French startup ZML released free tool to accelerate AI inference on any chips
French startup ZML, backed by Turing Award laureate Yann LeCun, released a free tool ZML/LLMD for accelerating language model inference across a wide range of AI chips. The software reduces operating costs for running AI in production and breaks vendor lock-in, particularly with NVIDIA. Relevant for teams using AMD, Intel, and other accelerators.
AI-processed from TechCrunch; edited by Hamidun News
French startup ZML on July 8, 2026, opened free access to ZML/LLMD — a software tool for accelerating AI model inference across a wide range of hardware accelerators. The project is supported by Yann LeCun — a Turing Award laureate and Chief AI Scientist at Meta.
What ZML/LLMD Can Do
ZML/LLMD is a software layer that enables running language models faster and cheaper regardless of chip manufacturer. Cross-platform compatibility is the key advantage here: today's inference tool market is heavily skewed toward NVIDIA. Popular libraries — TensorRT-LLM, CUDA-oriented vLLM builds — are optimized by default for the "green" manufacturer's GPUs. Teams using AMD, Intel Gaudi, AWS Trainium, and other accelerators are forced to either tolerate lower performance or spend engineering resources on their own stack adaptation.
ZML/LLMD positions itself as a single tool that works equally well on different hardware and reduces the cost of running AI products in production.
- Product: ZML/LLMD — optimization layer for LLM inference
- License: free (free to use)
- Coverage: wide range of AI chips from different manufacturers
- Goal: reduce operational costs of inference in production
Why LeCun's Name Changes Perception of the Startup
Yann LeCun is one of the three Turing Award laureates of 2018 (along with Geoffrey Hinton and Yoshua Bengio) and has been Meta's Chief AI Scientist since 2018. His work on convolutional neural networks became the foundation for modern computer vision and laid the groundwork for the current wave of deep learning.

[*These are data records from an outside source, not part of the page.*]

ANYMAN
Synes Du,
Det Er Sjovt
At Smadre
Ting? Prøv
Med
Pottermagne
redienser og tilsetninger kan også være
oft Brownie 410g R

LeCun's public support is a signal to the market and investors: ZML has at least attracted the attention of top-level researchers. For developers who haven't yet heard of the startup, such a name among supporters significantly lowers the barrier of distrust toward the new tool.
Context: Why Inference Costs More Than Training
For most AI products in mature production, inference costs — literally for model responses to millions of requests — have long exceeded training costs. According to industry estimates, the cost ratio is shifting toward 10 to 90 in favor of inference. This is why optimizing the speed and cost of running models is one of the most competitive niches in AI infrastructure in 2026.

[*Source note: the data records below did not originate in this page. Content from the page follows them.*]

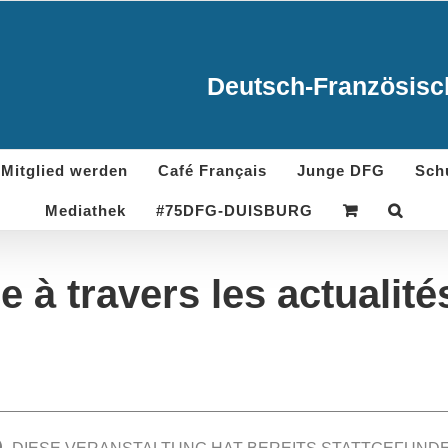
Deutsch-Französisch
Mitglied werden
Café Français
Junge DFG
Sch
Mediathek
#75DFG-DUISBURG
 à travers les actualité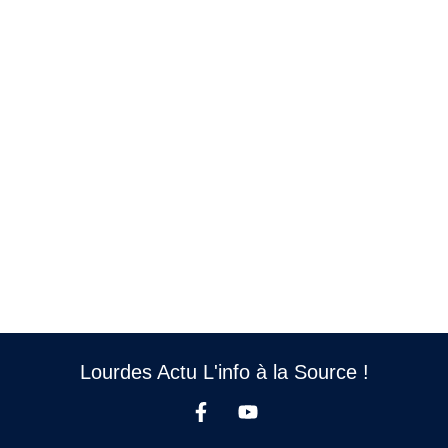
Lourdes Actu L'info à la Source !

Cross-chip compatibility of ZML/LLMD potentially gives companies leverage in negotiations with vendors and reduces risks of vendor lock-in.
What This Means
ZML/LLMD addresses a real market pain point: operational inference costs grow alongside AI product scale. A free distribution model lowers the barrier to entry and can attract a broad engineering community. How much the tool outperforms specialized solutions for specific hardware will be shown by independent benchmarks as the user base grows.
*Meta is recognized as an extremist organization and banned in Russia.